洛长离沉默了片刻,忽而露出一抹苦涩的笑容。
“璇玑塔的冰窖,寒冷刺骨,寻常人在其中活不过一日。我能苟延残喘多年,直至功法初成破塔而出,也亏得当年你族中诸位长老暗中相助,以祈禳秘术为我续命。”白曜说罢,从宽大的袖中取出一物。
那是一块巴掌大小的玉石,温润流光,内部仿佛有星云流转,表面铭刻着古老而神秘的纹路。
“天机图?!”洛长离使劲眨了眨眼睛,这块玉石的形制、光泽,与他从贾府取来的那块几乎一模一样,只是色泽更为深邃古朴。
“天机图从来不止一块。”白曜语气平淡,仿佛在说一件常识,“你身为祈禳族嫡系,难道不知?”
洛长离努力回忆,最终摇了摇头。他逃离京城时年纪太小,族中诸多核心秘辛,尤其是关于“天机图”这等至宝的细节,长辈们极少提及,或许是为了保护他。
“天机图包罗万象,内藏乾坤。”白皓解释道,“这一块,是你族中一位长老在浩劫前夕,秘密赠予我的。其内蕴藏一门奇特心法,我借此修炼,虽因祸得福,功力大进,却也引得体内寒毒愈发凶猛,反噬自身,痛苦万分……”
她说着,将掌心那几滴属于洛长离的鲜血轻轻送入唇中。动作优雅自然,仿佛品尝清露,却把洛长离看得心头一跳。
“妈呀……”他脱口而出,“真是……喝血的罗刹啊?”
“胡说八道。”白曜瞪了他一眼,那眼神冰冷依旧,却似乎并无多少真正的怒意,“那位长老临终前叮嘱我,‘祈禳一族逆天改命,终遭天谴,此乃宿命。但族中世代相传一则预言,未来若遇见一位身负星纹的少年,他必是我族遗孤。请务必收他为徒,传他功法。他的血……或能缓解你的寒毒,助你修炼’。”
“那位长老……是我族人?”
白曜微微颔首:“他于我,有授业续命之恩。他的遗愿,我需履行。”她看向洛长离,语气是不容置疑的冷淡:“所以,从今日起,你便是我的徒弟。”

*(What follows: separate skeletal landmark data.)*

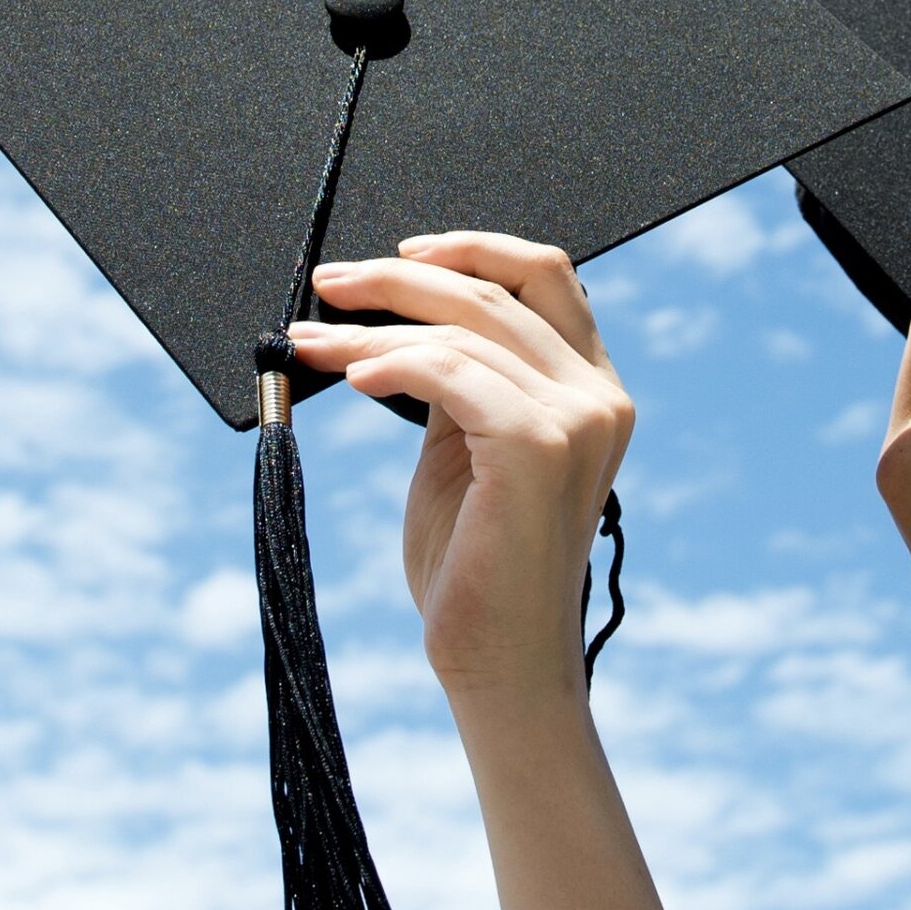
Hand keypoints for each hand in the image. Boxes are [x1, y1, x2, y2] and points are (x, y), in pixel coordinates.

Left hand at [285, 232, 632, 707]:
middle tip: (328, 285)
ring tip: (310, 343)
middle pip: (498, 289)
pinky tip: (351, 375)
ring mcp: (579, 417)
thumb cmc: (475, 566)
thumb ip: (462, 383)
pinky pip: (449, 373)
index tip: (401, 254)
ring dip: (372, 326)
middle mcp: (601, 395)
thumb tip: (400, 322)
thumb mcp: (467, 450)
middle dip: (401, 277)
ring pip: (463, 327)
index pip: (548, 277)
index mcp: (595, 389)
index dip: (474, 248)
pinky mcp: (540, 444)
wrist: (496, 661)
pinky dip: (390, 363)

洛长离眨了眨眼,鬼使神差地脱口而出:“能不拜师吗?”
“恩人之托,不可违逆。”她的回答简洁冰冷。
“可姐姐你看上去这么年轻貌美,做我师傅……感觉怪别扭的。”他试图挣扎一下,甚至悄悄用上了在市井中摸爬滚练就的、带点讨好意味的称呼。
“我是正元三年生人。”白曜淡淡报出一个年份。
正元三年,那是神月王朝最后一个年号。洛长离心中飞快计算,这位姐姐今年二十又二,惊讶道:“正元三年?那姐姐你今年也才……”他故意掰着手指,装模作样地数了数,然后绽开一个灿烂又虚弱的笑容:“才十八岁呀!”

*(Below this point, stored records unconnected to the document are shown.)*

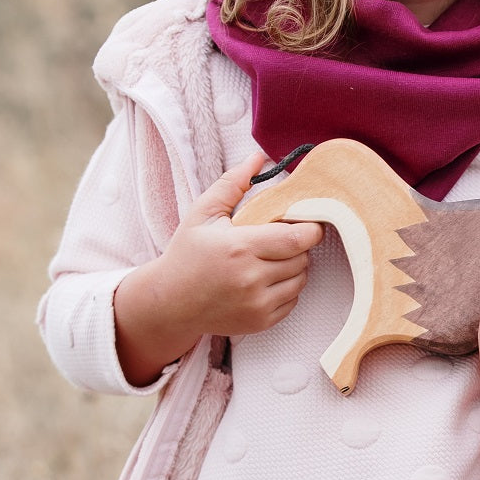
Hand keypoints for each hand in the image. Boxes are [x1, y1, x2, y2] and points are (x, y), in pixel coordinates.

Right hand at [113, 153, 323, 384]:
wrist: (169, 302)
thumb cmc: (187, 253)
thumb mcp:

白曜看着少年那明显故意耍宝的模样,他一定是算清楚了却偏要这么说。她面上依旧清冷似雪,可多年幽居冰窟、早已枯寂的心湖,在见到这个带着祈禳族人印记、又如此鲜活、甚至有些厚脸皮的少年时,终究还是泛起了一丝极细微的、连她自己都未曾察觉的波澜。
“师父在上!”洛长离忽然变了脸色,一本正经地作势要起身行拜师大礼,“受徒儿一拜!”
动作牵动了伤口,他顿时疼得龇牙咧嘴,闷哼一声。
白曜眉头微蹙,几乎是下意识地,指尖轻弹,一缕精纯的寒气拂过他的伤处,那撕裂般的疼痛顿时减轻了大半。

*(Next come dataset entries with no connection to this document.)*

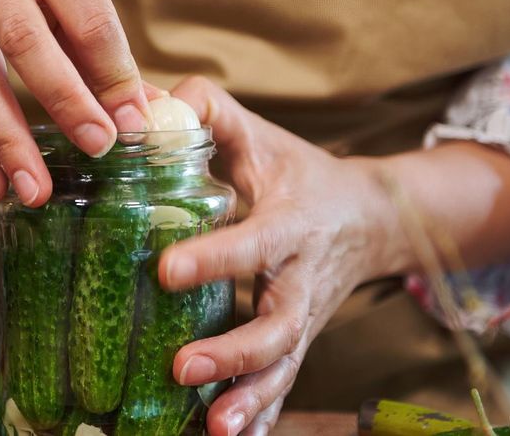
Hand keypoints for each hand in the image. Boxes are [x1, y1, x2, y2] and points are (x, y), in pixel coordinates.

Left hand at [158, 77, 400, 435]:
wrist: (367, 214)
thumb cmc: (295, 169)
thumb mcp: (255, 132)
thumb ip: (203, 109)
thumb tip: (142, 105)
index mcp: (290, 222)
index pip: (254, 242)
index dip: (215, 258)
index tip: (166, 270)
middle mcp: (302, 277)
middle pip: (278, 324)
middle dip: (233, 350)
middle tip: (180, 365)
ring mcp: (303, 316)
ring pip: (284, 365)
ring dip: (250, 398)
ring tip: (211, 425)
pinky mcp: (297, 340)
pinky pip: (282, 383)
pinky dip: (260, 414)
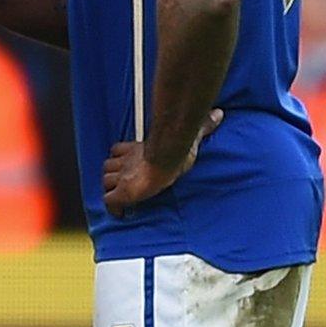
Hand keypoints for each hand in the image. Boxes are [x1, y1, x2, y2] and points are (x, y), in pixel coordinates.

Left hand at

“别乱动。”她冷声道,仿佛刚才那细微的关心只是错觉,“你的血于我有用,好好活着,别浪费了。”
洛长离闻言,顿时咧嘴一笑,虽然脸色苍白,却笑得没心没肺:“那师父您可得多费心,好好养着徒儿我才行!徒儿我浑身是宝,用处大着呢!”
白曜:“……”
她似乎一时语塞,那双古井无波的金瞳里,终于清晰地掠过一丝难以言喻的怔忡。她大概……从未见过如此……厚颜无耻、顺杆就爬之人。